Sunday morning I walked from Alexandra to Clyde along the river route. As with so many places in New Zealand, there is much evidence of gold extraction. NZ really did seem to be paved with gold in those days. I set off without breakfast because at the Post Office (now a café and restaurant) in Clyde they have some wonderful world-class date scones. I had one of those and a coffee for my breakfast. I was ready for it, after walking 15 kms on an empty stomach. Normally Gay would have been walking with me (although she would have been full of porridge or cereal) but because she has not yet recovered from the chest infection, she drove out to Clyde to meet me. We had my breakfast, her tea, and a look at the papers together, before I set off for the return trip, this time 10 kms via the first section of the Central Otago Rail Trail. Gay drove back.

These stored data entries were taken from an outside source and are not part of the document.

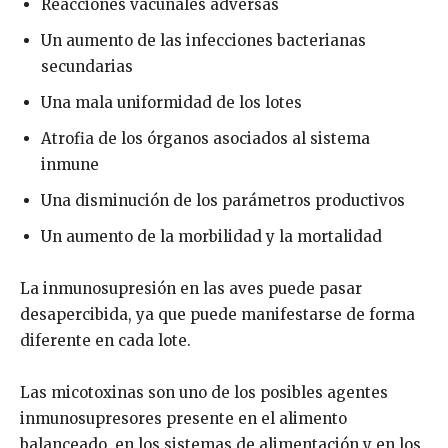
Reacciones vacunales adversas
Un aumento de las infecciones bacterianas
secundarias
Una mala uniformidad de los lotes
Atrofia de los órganos asociados al sistema
inmune
Una disminución de los parámetros productivos
Un aumento de la morbilidad y la mortalidad
La inmunosupresión en las aves puede pasar
desapercibida, ya que puede manifestarse de forma
diferente en cada lote.
Las micotoxinas son uno de los posibles agentes
inmunosupresores presente en el alimento
balanceado, en los sistemas de alimentación y en los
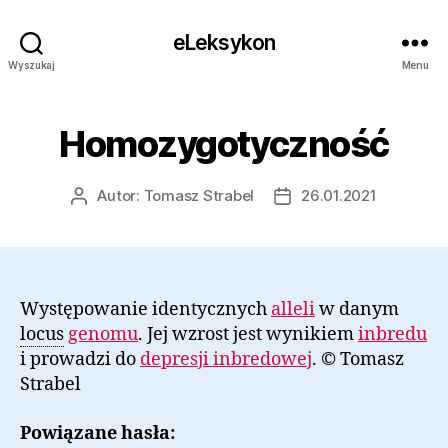
eLeksykon
Wyszukaj
Menu
Homozygotyczność
Autor:
Tomasz Strabel
26.01.2021
Autor
Data
wpisu
wpisu
Występowanie identycznych
alleli
w danym
locus
genomu
. Jej wzrost jest wynikiem
inbredu
i prowadzi do
depresji inbredowej
. © Tomasz
Strabel
Powiązane hasła:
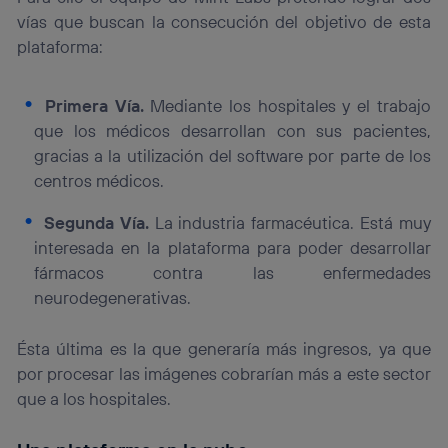
vías que buscan la consecución del objetivo de esta
plataforma:
Primera Vía.
Mediante los hospitales y el trabajo
que los médicos desarrollan con sus pacientes,
gracias a la utilización del software por parte de los
centros médicos.
Segunda Vía.
La industria farmacéutica. Está muy
interesada en la plataforma para poder desarrollar
fármacos contra las enfermedades
neurodegenerativas.
Ésta última es la que generaría más ingresos, ya que
por procesar las imágenes cobrarían más a este sector
que a los hospitales.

There was a very strong wind, which shifted me sideways a couple of times. Nothing like the colossal storm which has caused so much damage in the Pyrenees areas of both Spain and France recently. When we first heard of this we wondered whether our home village of Puivert had escaped. Then I read Randy’s Possumworld blog and she was talking about the damage and power outages in Chalabre, which is only 8 kms from Puivert. Fortunately, we managed to contact our neighbours and discovered that, although there had been roofs torn off and the like, our house seems to be OK.
Our stay in Alexandra was short, and was designed so that we could attend, on Sunday afternoon, the Cromwell Country Music Club, which meets on the first Sunday of every month. There is a resident band and a constant stream of people arriving with guitars, putting their names on a blackboard, then when their turn comes, getting up to sing a couple of songs. Some are better than others, of course, but we find it admirable that so many people will get up and have a go.
We shall be back in Alexandra for the second half of the month, as we find it a most excellent place to exercise, but on Monday we drove a couple of hundred kms to the Catlins. More about that later.